From August to May, I spend my days with absolute natives, and these natives can get mighty restless! These are not uncivilized natives, mind you; my students are digital natives. Their restlessness has less to do with technology than hormones, but they sometimes get frustrated by technology-poor classes. As a digital immigrant, I perceive the world somewhat differently and approach challenges using different skills. You could say the natives and I speak different languages.
While some of my peers have been soaking up sun this summer–and collecting sand between their toes–I’ve been learning to create a digital biology classroom. The class needed an overhaul anyway, so revamping it digitally wasn’t really any more challenging than it would’ve been otherwise. In fact, I was excited by the idea. Despite my immigrant label, I’m a new experience junkie, and I’m somewhat fascinated with new technology. It’s the scientist in me.
After researching and selecting a learning management system and reconsidering course objectives, I posted a couple weeks of lessons for the beginning of school. Come August 23, we’ll be ready to roll. It won’t be perfect, but I’ll depend on student feedback to help hone the course, just as I’ve always done. Meanwhile, students will hone their computer skills and I’ll help them develop the critical thinking skills necessary to effectively navigate the world of science online. If they can teach me to understand their approach to learning biology, then I’ll consider it a fair exchange.
It’s been nice having time to do the research I never seem to get around to during the school year, and I’m hoping the work I’ve done will ease the burden of class prep for the first few weeks of school. I predict by fall break, I’ll be neck deep in the swamps of teen angst again, but I’ll wade through it.
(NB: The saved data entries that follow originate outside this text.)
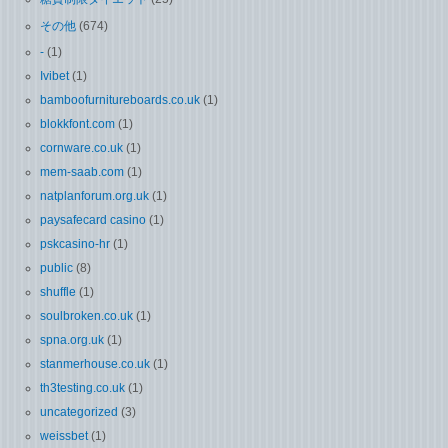
その他
(674)
-
(1)
Ivibet
(1)
bamboofurnitureboards.co.uk
(1)
blokkfont.com
(1)
cornware.co.uk
(1)
mem-saab.com
(1)
natplanforum.org.uk
(1)
paysafecard casino
(1)
pskcasino-hr
(1)
public
(8)
shuffle
(1)
soulbroken.co.uk
(1)
spna.org.uk
(1)
stanmerhouse.co.uk
(1)
th3testing.co.uk
(1)
uncategorized
(3)
weissbet
(1)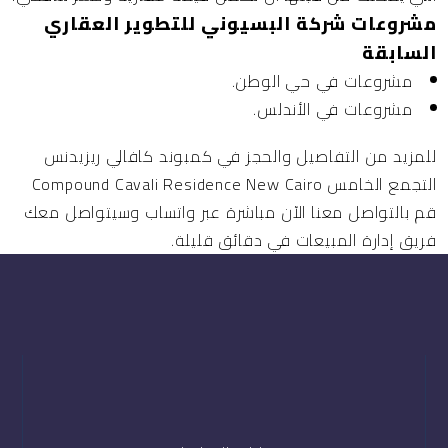
مشروعات شركة البسيوني للتطوير العقاري
السابقة
مشروعات في حي الوطن.
مشروعات في الأندلس.
للمزيد من التفاصيل والحجز في كمبوند كافالي ريزيدنس
التجمع الخامس Compound Cavali Residence New Cairo
قم بالتواصل معنا الآن مباشرة عبر واتساب وسيتواصل معك
فريق إدارة المبيعات في دقائق قليلة.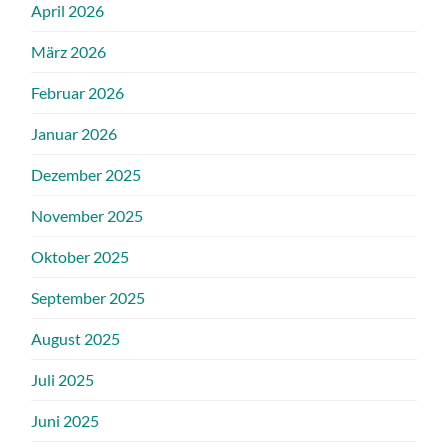
April 2026
März 2026
Februar 2026
Januar 2026
Dezember 2025
November 2025
Oktober 2025
September 2025
August 2025
Juli 2025
Juni 2025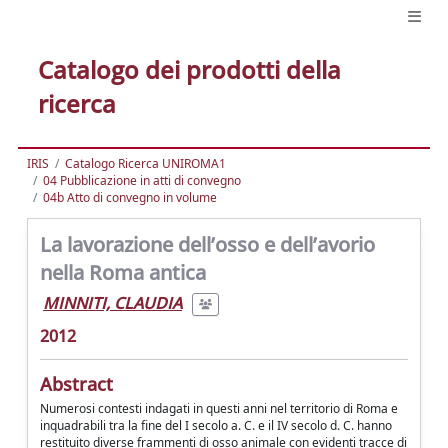
Catalogo dei prodotti della
ricerca
IRIS
Catalogo Ricerca UNIROMA1
04 Pubblicazione in atti di convegno
04b Atto di convegno in volume
La lavorazione dell’osso e dell’avorio
nella Roma antica
MINNITI, CLAUDIA
2012
Abstract
Numerosi contesti indagati in questi anni nel territorio di Roma e
inquadrabili tra la fine del I secolo a. C. e il IV secolo d. C. hanno
restituito diverse frammenti di osso animale con evidenti tracce di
After five years, I’ve begun to trust that students will learn more or less what they should, in spite of some false starts and occasionally remapping the route. Quite often, we start out to learn one thing and end up learning something different, but equally (or more) important. And that’s as it should be. If I didn’t adapt lessons and strategies to what students need or want to know, I might as well pack my bags and head to Tahiti. At least in Tahiti, the natives are entertaining, what with their grass skirts and ukuleles.
For now, I plan to finish tweaking all seven of my courses for fall and begin packing those bags for California. Classes start in a little more than a month, but I’ll spend the last week before school soaking up some sun in Hermosa Beach and playing with my grandsons. There’s nothing like digging in the sand with a couple of energetic, curious little boys to take your mind off the end of summer vacation.